Broward Sheriff Gregory Tony, center, announces that two additional deputies have been fired as a result of the agency's internal affairs investigation into the mass shooting at Marjory Stoneman Douglas High School in Parkland, at the Broward Sheriff's Office headquarters in Fort Lauderdale, Fla., Wednesday, June 26, 2019. (Photo: AP)
Two additional deputies have been fired as a result of an internal affairs investigation into the agency’s response to the shooting at Marjory Stoneman Douglas High School in Parkland that killed 17 people, the Broward County sheriff said Wednesday.

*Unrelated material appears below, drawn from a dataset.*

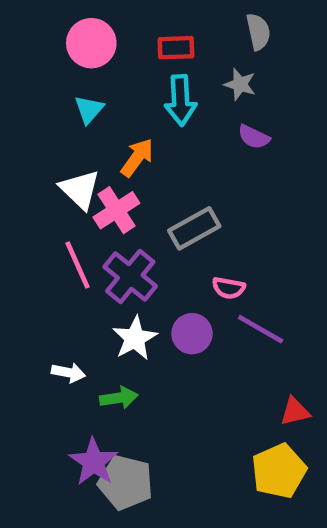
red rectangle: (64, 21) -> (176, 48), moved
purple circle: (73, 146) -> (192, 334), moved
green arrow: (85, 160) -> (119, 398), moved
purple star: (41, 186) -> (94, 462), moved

At a brief news conference, Sheriff Gregory Tony said deputies Edward Eason and Josh Stambaugh were fired Tuesday for their inaction following the Feb. 14, 2018, shooting.
“In essence, it was neglect of duty. We lost 17 people,” Tony said.
A state investigative commission found that Stambaugh was working an off-duty shift at a nearby school when he responded to reports of shots fired at the school. He got out of his truck, put on his bulletproof vest and took cover for about five minutes after hearing the shots, according to body camera footage. He then drove to a nearby highway instead of going toward the school.
Eason ran the other way as gunfire continued, then spent time putting on his bulletproof vest and body camera while the carnage continued, investigators said.
Eason was also faulted for not writing an official report after receiving a tip in February 2016 that the shooting suspect, Nikolas Cruz, was making threats on social media to shoot up a school. Tips to the FBI about Cruz also were not followed up, a separate investigation has found.
Two other deputies were fired earlier this month for neglect of duty. One of those was school resource officer Scot Peterson, who was also arrested on charges of child neglect, culpable negligence and perjury. Peterson’s lawyer has said he will fight the charges.
The sheriff said no action was taken on three other deputies who were involved in the investigation.
Scott Israel, the sheriff at the time, was removed from office by Florida Gov. Ron DeSantis for similar reasons. He is appealing that decision before the state Senate.
Cruz, 20, faces the death penalty if convicted in the shootings. His lawyers have said he will plead guilty in return for a life prison sentence but prosecutors have rejected that offer.